*What you have to do*. Starting at the line that contains "What are all" and ending at the final line of the listing, recast those lines as a JSON list of strings with one string per line, omitting blank lines and the pictures.
##############################
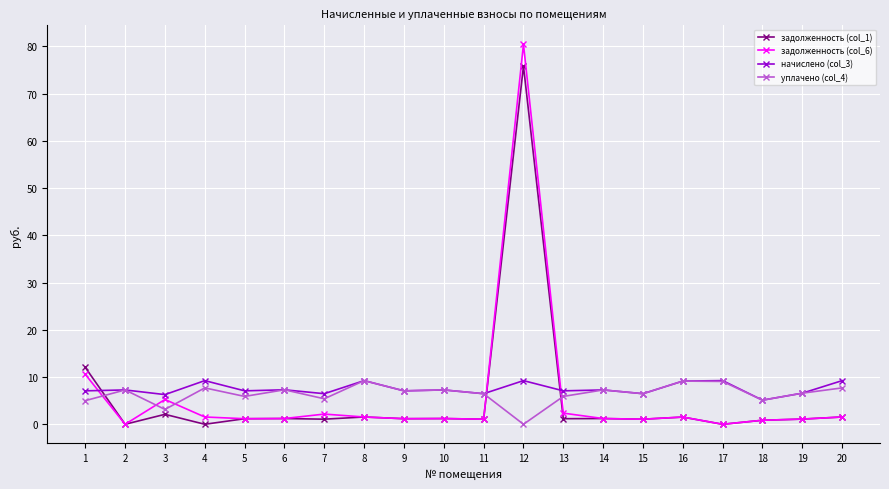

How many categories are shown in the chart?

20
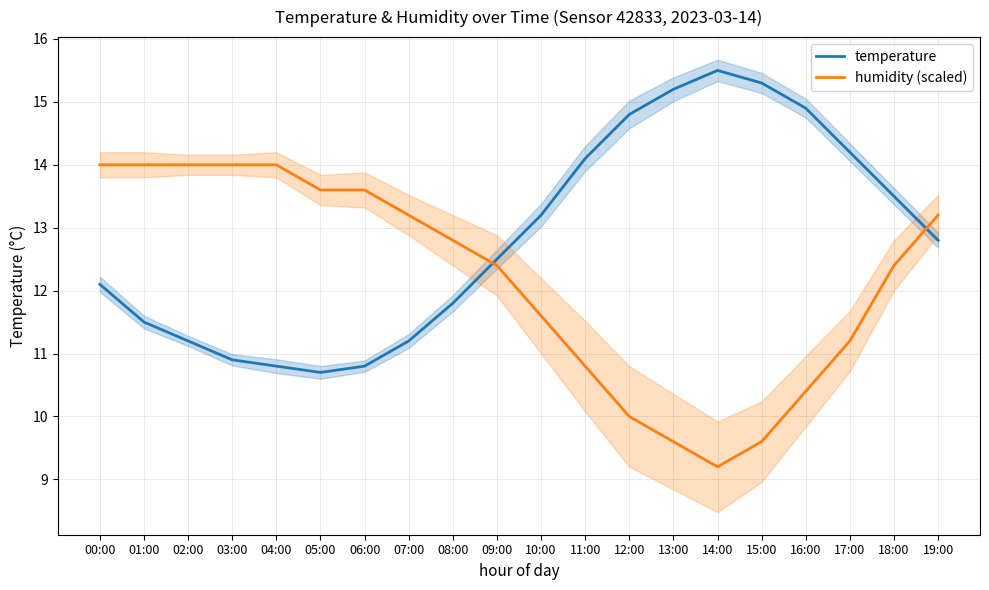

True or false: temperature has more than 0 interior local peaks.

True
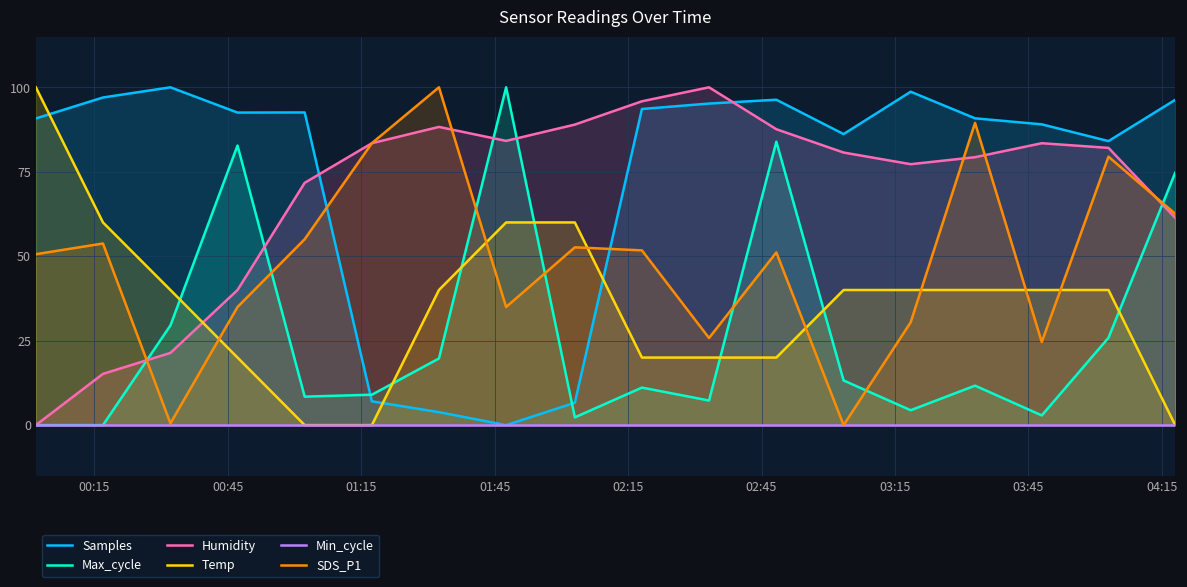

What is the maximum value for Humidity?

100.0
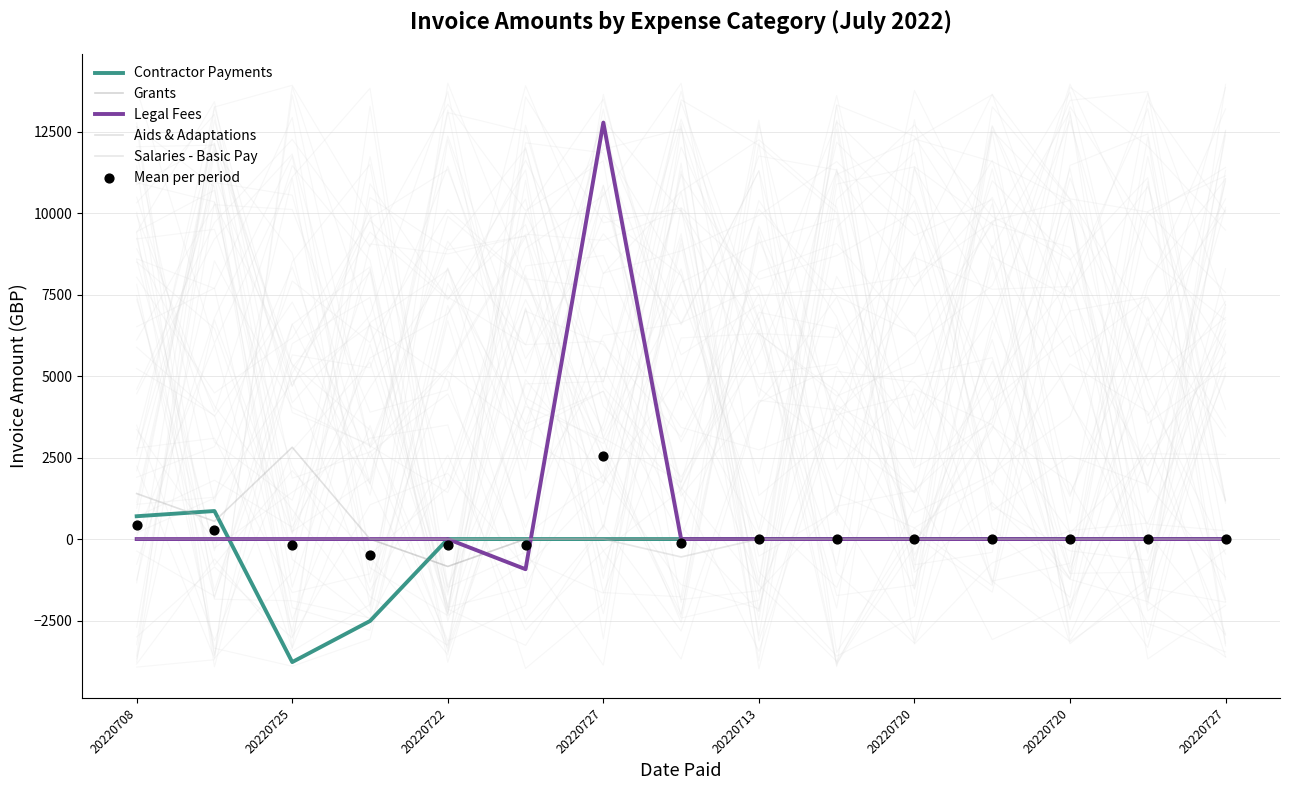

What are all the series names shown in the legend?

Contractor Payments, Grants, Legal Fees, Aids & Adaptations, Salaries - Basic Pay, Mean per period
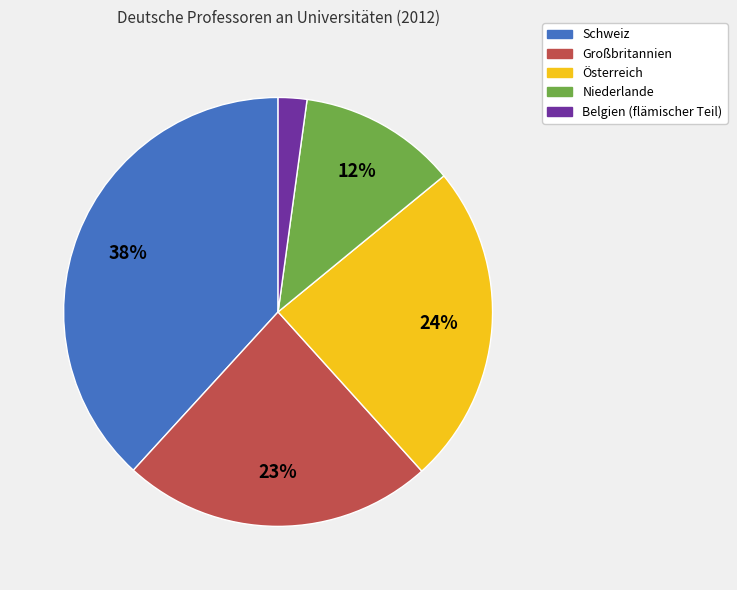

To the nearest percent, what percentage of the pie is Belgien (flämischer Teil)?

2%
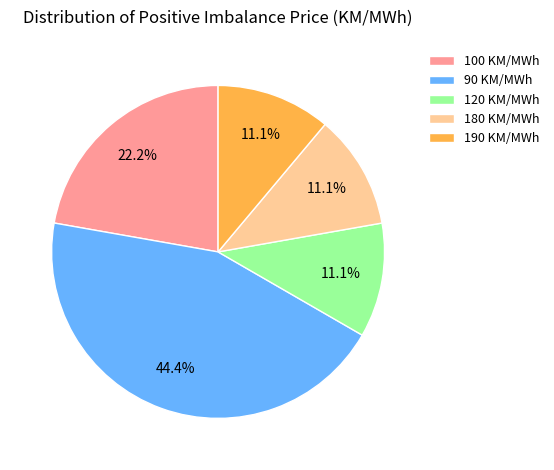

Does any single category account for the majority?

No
##############################
*Problem solution*.
[
  "What are all the series names shown in the legend?",
  "Contractor Payments, Grants, Legal Fees, Aids & Adaptations, Salaries - Basic Pay, Mean per period",
  "To the nearest percent, what percentage of the pie is Belgien (flämischer Teil)?",
  "2%",
  "Does any single category account for the majority?",
  "No"
]